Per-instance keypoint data
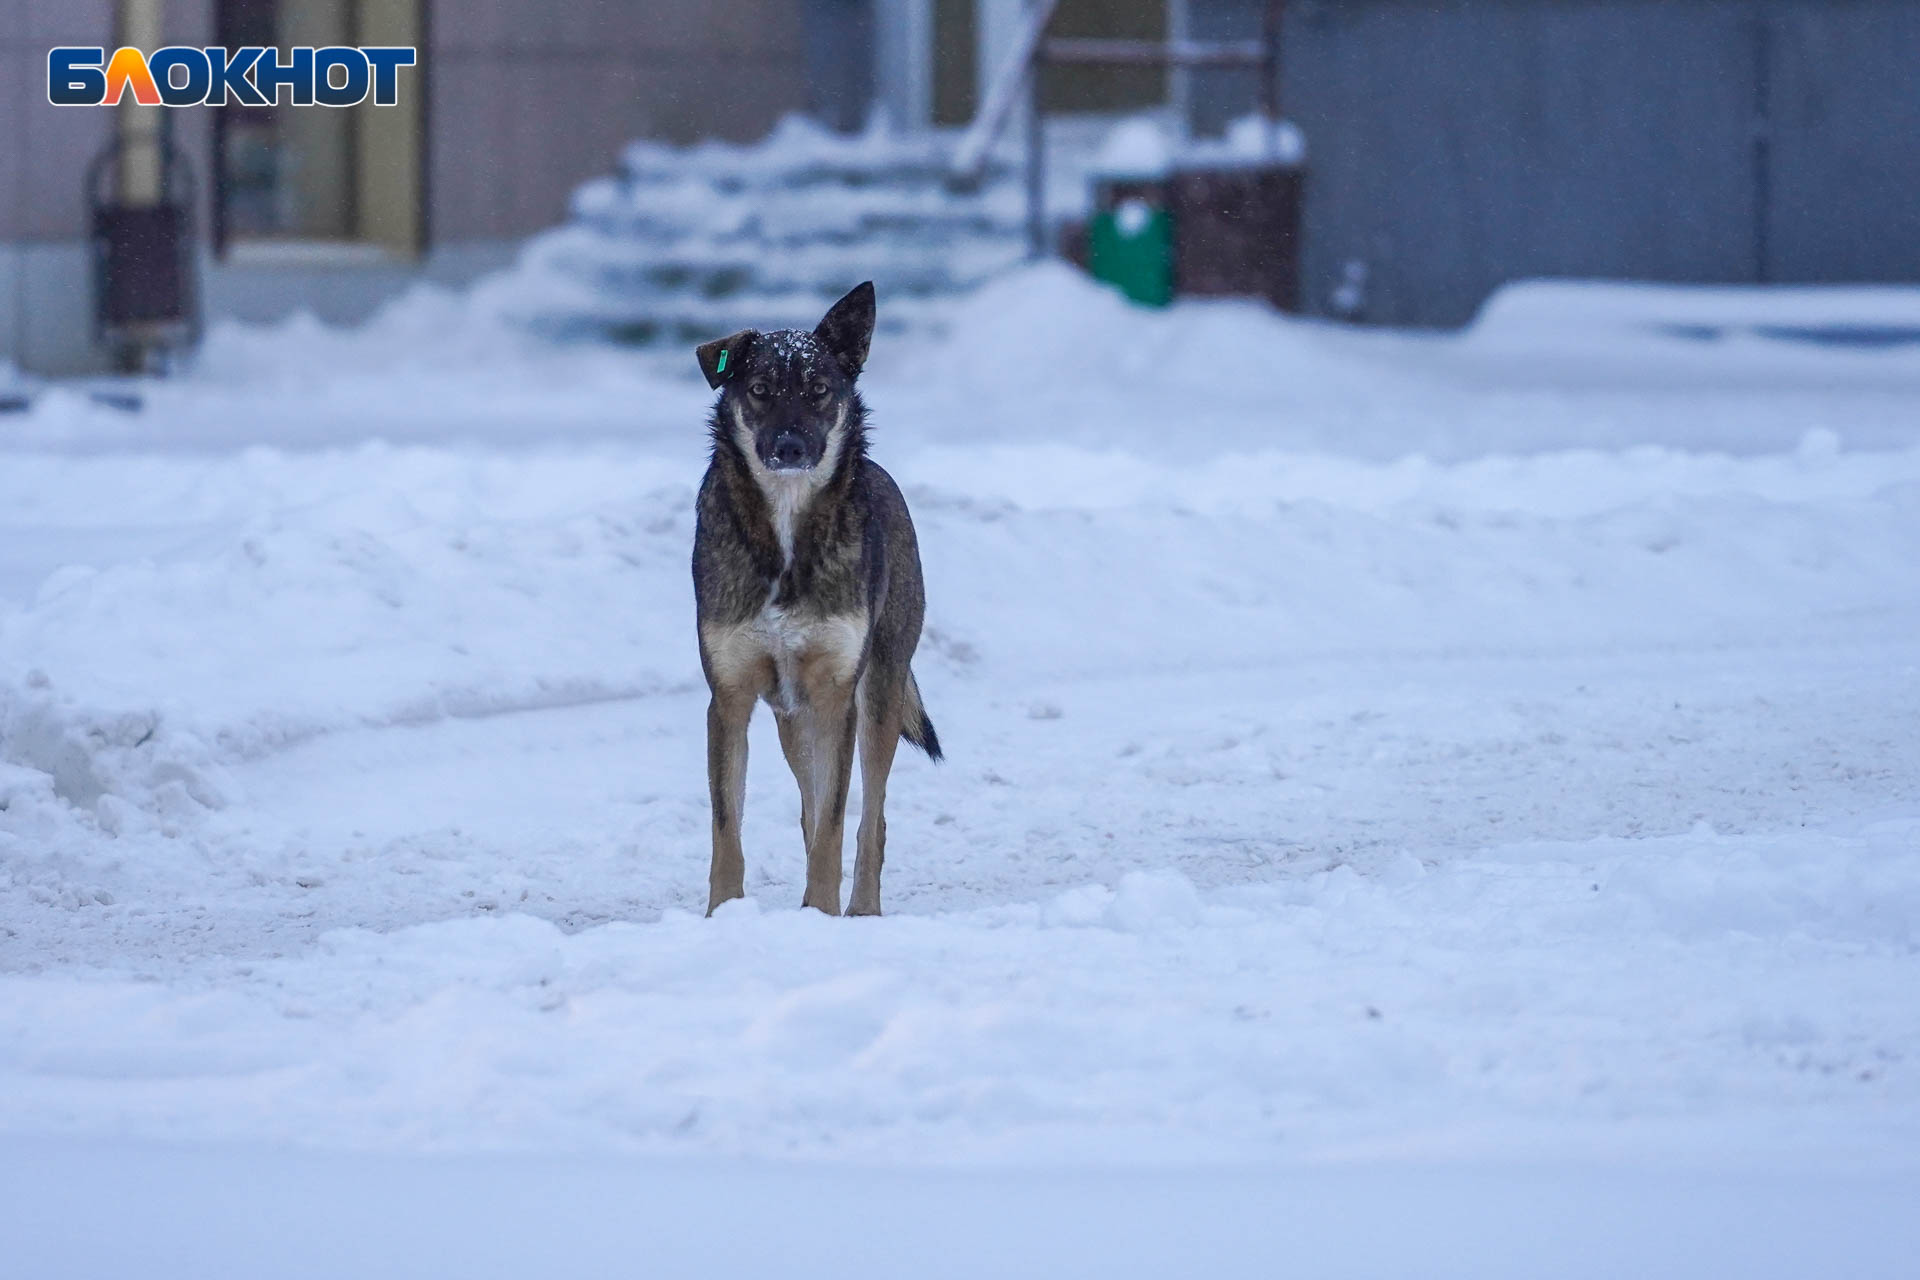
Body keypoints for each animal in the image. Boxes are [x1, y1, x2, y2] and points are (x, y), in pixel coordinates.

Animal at [695, 285, 940, 917]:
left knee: (871, 818)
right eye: (760, 389)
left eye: (819, 390)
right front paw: (722, 916)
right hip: (791, 716)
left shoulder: (837, 696)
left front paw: (823, 915)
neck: (786, 528)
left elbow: (835, 823)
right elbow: (727, 827)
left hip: (877, 695)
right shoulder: (729, 697)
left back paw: (861, 911)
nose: (790, 446)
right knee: (809, 808)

> _Work to be completed_:
Total lines with "right" in the records above: report that figure alone.

> _Task output_:
6